__TASK DIRECTIONS__. Report how many lines in the records that follow have the word "round" in them, giving the number and nothing more.

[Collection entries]
|---|
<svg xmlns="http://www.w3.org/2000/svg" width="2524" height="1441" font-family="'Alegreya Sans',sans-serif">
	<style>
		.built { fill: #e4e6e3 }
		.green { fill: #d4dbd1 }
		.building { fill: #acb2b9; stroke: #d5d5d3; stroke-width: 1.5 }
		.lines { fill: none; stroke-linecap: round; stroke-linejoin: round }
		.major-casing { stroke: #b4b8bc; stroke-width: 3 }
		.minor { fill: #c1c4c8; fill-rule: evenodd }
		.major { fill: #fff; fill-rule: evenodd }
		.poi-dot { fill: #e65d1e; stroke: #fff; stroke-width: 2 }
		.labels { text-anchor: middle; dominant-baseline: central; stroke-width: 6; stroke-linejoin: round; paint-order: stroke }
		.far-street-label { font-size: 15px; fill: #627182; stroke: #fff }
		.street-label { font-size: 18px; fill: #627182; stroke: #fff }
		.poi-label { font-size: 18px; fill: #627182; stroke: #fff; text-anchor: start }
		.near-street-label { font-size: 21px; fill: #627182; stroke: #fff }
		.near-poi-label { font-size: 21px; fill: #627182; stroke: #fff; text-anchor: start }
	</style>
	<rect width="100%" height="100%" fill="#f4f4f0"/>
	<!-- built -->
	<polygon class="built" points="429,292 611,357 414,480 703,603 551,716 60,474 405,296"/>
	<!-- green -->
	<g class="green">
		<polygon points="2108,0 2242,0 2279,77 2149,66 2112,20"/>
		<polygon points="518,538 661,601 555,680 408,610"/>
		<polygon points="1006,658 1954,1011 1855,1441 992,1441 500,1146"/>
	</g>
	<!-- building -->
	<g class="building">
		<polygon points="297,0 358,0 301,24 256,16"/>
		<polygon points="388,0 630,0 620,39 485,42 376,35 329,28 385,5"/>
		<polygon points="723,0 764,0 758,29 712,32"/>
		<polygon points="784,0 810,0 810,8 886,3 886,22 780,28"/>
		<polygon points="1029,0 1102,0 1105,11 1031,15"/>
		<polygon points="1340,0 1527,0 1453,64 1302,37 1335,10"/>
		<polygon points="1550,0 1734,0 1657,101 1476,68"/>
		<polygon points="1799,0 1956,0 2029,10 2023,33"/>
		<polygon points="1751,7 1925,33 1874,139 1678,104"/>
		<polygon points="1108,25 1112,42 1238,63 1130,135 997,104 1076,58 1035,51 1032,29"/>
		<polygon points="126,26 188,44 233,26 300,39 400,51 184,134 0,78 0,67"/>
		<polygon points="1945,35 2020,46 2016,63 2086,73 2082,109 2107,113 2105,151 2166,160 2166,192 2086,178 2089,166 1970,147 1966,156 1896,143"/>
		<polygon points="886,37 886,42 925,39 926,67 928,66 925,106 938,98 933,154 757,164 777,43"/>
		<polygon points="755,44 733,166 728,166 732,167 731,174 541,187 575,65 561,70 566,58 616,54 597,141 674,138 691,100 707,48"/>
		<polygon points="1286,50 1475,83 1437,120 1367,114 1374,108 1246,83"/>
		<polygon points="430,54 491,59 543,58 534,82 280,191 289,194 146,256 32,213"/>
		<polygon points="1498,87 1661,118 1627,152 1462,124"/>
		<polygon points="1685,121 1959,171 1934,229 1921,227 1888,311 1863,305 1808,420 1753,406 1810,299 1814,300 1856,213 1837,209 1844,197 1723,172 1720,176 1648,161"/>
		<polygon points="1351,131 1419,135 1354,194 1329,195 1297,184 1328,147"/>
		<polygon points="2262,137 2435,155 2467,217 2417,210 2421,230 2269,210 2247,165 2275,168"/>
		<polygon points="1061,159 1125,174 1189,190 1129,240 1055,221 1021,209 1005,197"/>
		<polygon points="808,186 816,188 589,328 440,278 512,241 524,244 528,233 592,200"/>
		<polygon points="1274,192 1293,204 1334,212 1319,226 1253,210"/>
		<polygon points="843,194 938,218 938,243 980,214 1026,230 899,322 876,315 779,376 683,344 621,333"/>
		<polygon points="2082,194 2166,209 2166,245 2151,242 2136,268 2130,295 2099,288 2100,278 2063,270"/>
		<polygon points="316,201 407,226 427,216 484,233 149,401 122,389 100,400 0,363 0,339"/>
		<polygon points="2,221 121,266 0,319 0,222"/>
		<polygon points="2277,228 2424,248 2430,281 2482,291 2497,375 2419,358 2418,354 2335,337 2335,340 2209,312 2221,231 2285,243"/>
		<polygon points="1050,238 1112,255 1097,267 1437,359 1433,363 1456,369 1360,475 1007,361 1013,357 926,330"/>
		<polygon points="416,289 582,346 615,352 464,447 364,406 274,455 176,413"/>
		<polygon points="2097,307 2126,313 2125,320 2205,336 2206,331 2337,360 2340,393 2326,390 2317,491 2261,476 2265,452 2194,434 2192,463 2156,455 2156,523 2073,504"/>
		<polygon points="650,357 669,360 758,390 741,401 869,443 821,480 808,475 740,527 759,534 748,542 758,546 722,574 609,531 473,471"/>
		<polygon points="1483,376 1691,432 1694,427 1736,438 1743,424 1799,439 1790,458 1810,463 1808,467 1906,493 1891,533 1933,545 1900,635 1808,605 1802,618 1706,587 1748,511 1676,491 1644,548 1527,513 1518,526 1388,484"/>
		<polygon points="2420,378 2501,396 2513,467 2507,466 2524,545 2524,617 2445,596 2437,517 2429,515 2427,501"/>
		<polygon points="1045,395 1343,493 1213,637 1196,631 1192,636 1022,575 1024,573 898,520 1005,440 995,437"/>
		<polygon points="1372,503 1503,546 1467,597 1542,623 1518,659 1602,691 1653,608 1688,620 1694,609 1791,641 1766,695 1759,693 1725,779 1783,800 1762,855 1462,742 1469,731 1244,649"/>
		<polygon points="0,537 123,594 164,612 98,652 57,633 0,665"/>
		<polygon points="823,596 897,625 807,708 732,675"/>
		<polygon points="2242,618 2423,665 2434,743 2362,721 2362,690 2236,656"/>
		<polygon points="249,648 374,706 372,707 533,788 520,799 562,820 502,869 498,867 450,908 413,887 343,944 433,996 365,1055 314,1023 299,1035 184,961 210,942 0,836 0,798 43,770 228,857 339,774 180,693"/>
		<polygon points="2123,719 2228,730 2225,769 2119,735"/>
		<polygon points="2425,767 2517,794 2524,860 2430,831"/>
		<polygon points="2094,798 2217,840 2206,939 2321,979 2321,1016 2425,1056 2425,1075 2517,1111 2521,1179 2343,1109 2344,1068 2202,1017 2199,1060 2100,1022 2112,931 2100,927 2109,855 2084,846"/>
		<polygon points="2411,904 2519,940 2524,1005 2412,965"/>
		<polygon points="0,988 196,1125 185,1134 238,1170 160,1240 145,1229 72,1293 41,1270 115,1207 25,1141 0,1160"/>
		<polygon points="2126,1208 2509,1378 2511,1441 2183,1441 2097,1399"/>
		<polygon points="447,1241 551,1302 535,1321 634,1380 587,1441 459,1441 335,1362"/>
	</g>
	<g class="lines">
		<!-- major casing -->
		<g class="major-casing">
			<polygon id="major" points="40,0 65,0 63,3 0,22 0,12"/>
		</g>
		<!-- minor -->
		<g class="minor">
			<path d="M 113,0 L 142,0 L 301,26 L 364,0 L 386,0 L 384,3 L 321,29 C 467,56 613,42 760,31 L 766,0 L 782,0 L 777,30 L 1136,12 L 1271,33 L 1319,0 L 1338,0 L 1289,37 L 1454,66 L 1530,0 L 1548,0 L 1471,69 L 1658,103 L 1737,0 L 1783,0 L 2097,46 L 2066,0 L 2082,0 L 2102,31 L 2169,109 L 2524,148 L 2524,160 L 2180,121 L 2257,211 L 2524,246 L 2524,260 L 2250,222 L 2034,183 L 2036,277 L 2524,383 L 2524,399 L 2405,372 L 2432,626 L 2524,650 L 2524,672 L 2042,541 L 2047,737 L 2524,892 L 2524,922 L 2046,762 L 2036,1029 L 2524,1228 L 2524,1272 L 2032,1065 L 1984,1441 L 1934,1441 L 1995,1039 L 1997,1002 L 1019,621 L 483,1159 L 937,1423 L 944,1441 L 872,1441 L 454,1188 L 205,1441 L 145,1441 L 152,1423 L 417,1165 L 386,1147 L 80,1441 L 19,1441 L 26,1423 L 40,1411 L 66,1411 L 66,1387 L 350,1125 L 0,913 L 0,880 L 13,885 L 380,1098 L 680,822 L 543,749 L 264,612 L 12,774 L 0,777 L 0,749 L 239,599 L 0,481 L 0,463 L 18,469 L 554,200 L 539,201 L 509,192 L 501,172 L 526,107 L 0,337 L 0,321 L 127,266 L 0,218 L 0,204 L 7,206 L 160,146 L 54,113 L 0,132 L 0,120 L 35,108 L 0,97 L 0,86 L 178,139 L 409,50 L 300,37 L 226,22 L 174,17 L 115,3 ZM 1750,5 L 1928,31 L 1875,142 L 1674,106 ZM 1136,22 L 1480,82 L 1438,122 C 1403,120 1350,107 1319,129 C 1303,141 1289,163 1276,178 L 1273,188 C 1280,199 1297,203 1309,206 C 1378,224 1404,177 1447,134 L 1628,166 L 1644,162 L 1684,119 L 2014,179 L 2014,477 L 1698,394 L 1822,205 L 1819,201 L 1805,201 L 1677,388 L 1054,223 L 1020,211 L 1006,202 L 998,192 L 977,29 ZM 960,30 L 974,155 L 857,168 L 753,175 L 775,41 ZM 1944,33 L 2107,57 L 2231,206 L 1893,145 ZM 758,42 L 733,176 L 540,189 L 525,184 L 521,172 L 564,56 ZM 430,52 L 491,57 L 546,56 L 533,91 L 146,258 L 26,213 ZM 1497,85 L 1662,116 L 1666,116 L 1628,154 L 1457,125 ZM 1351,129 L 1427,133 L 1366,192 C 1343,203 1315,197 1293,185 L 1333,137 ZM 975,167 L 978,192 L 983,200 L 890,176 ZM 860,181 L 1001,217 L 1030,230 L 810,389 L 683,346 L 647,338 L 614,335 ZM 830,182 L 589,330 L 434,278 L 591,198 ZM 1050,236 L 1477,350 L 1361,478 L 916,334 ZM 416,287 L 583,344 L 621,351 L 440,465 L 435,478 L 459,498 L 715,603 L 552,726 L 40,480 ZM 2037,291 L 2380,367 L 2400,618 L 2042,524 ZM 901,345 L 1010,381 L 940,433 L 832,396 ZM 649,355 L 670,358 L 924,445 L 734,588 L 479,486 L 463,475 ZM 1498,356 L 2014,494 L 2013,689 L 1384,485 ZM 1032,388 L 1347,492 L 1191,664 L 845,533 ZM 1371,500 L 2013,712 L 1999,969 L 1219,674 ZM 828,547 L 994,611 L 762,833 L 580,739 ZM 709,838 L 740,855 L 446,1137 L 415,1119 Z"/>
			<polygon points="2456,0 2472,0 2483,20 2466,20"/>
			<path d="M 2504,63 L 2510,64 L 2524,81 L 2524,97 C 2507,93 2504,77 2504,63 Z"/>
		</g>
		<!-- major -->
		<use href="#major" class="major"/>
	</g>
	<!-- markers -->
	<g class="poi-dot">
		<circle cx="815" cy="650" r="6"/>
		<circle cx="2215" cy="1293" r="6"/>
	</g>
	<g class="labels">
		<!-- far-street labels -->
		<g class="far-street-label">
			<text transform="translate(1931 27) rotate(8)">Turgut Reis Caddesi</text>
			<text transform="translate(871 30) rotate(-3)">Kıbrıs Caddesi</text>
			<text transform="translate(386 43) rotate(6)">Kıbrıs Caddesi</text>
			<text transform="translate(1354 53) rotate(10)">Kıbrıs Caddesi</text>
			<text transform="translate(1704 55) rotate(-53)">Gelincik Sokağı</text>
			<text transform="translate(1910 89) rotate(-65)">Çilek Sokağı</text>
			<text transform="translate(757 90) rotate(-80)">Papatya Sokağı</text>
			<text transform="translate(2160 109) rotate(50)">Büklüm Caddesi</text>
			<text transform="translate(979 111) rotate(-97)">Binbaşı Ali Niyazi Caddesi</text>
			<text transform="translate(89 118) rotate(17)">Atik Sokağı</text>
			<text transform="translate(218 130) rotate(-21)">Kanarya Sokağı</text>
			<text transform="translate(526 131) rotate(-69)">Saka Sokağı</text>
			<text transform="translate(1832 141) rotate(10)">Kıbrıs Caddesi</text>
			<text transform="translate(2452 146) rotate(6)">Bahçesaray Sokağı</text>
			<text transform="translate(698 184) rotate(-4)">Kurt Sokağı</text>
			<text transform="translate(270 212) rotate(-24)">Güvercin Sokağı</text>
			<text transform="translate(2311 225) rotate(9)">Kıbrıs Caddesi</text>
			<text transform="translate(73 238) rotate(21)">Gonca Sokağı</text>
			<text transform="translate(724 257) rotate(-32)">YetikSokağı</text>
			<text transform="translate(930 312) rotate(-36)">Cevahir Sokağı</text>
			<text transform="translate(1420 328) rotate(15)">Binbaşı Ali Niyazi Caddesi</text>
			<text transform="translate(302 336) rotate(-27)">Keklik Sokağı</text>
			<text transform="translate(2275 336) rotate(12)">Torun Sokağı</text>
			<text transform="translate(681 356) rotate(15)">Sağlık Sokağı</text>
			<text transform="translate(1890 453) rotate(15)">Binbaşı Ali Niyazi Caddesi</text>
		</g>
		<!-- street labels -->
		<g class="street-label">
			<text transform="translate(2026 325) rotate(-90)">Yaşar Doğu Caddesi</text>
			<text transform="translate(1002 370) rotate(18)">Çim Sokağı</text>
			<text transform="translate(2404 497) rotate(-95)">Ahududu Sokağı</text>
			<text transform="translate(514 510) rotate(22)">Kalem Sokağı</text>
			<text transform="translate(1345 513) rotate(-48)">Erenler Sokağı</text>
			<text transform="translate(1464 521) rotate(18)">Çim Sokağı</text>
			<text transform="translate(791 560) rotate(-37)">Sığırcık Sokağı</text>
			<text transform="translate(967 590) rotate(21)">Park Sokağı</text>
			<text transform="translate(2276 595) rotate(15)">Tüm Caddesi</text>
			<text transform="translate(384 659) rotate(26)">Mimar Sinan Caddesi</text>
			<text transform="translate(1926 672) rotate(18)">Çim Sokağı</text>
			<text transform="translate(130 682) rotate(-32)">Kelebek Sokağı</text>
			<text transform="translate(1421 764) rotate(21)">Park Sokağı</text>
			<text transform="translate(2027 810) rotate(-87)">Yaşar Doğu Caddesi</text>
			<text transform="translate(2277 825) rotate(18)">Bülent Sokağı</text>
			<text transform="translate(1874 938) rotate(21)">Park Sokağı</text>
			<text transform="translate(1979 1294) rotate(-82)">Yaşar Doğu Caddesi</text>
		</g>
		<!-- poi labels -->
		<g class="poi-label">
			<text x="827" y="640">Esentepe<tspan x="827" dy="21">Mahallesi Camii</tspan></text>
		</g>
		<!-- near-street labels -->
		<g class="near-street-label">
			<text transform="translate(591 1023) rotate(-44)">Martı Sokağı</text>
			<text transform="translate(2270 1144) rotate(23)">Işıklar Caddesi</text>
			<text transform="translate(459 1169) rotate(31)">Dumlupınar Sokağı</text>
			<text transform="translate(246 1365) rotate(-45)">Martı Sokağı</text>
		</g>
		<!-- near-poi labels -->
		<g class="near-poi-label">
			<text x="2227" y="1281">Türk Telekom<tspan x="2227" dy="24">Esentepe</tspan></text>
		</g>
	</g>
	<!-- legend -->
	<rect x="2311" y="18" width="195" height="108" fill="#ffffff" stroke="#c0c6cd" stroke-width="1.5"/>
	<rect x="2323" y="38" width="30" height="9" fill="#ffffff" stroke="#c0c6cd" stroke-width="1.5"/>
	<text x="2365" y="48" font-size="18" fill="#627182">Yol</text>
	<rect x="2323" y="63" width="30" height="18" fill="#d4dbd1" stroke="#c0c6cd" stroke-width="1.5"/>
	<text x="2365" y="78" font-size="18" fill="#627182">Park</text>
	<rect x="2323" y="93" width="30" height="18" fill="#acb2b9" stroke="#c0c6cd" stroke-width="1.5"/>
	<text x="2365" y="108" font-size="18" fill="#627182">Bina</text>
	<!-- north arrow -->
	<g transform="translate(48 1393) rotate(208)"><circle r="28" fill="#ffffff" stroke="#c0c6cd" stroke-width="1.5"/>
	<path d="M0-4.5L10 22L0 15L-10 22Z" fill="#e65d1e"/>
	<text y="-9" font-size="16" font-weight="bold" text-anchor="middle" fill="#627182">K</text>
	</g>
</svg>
|---|
__WRITTEN ANSWER__. 2